_Work to complete_
Exactly as written, reproduce all of the entries.

_Exercise data_
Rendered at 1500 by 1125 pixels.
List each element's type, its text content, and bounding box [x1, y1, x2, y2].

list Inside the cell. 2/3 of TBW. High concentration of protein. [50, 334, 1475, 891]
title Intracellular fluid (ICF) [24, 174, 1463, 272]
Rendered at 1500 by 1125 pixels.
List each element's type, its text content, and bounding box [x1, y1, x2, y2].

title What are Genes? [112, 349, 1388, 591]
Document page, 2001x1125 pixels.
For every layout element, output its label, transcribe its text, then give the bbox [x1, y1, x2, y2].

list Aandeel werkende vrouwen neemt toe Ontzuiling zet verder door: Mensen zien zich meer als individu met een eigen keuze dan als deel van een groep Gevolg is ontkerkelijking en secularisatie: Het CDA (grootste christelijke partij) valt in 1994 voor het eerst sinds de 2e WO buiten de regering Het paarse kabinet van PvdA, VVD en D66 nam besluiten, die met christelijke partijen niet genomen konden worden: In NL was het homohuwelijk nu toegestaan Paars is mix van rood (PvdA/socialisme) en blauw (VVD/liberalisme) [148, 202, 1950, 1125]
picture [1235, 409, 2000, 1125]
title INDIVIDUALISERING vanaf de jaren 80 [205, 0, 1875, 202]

_Worked solution_
Rendered at 1500 by 1125 pixels.
List each element's type, its text content, and bounding box [x1, y1, x2, y2].

list Inside the cell. 2/3 of TBW. High concentration of protein. [50, 334, 1475, 891]
title Intracellular fluid (ICF) [24, 174, 1463, 272]
Rendered at 1500 by 1125 pixels.
List each element's type, its text content, and bounding box [x1, y1, x2, y2].

title What are Genes? [112, 349, 1388, 591]
Document page, 2001x1125 pixels.
For every layout element, output its label, transcribe its text, then give the bbox [x1, y1, x2, y2].

list Aandeel werkende vrouwen neemt toe Ontzuiling zet verder door: Mensen zien zich meer als individu met een eigen keuze dan als deel van een groep Gevolg is ontkerkelijking en secularisatie: Het CDA (grootste christelijke partij) valt in 1994 voor het eerst sinds de 2e WO buiten de regering Het paarse kabinet van PvdA, VVD en D66 nam besluiten, die met christelijke partijen niet genomen konden worden: In NL was het homohuwelijk nu toegestaan Paars is mix van rood (PvdA/socialisme) en blauw (VVD/liberalisme) [148, 202, 1950, 1125]
picture [1235, 409, 2000, 1125]
title INDIVIDUALISERING vanaf de jaren 80 [205, 0, 1875, 202]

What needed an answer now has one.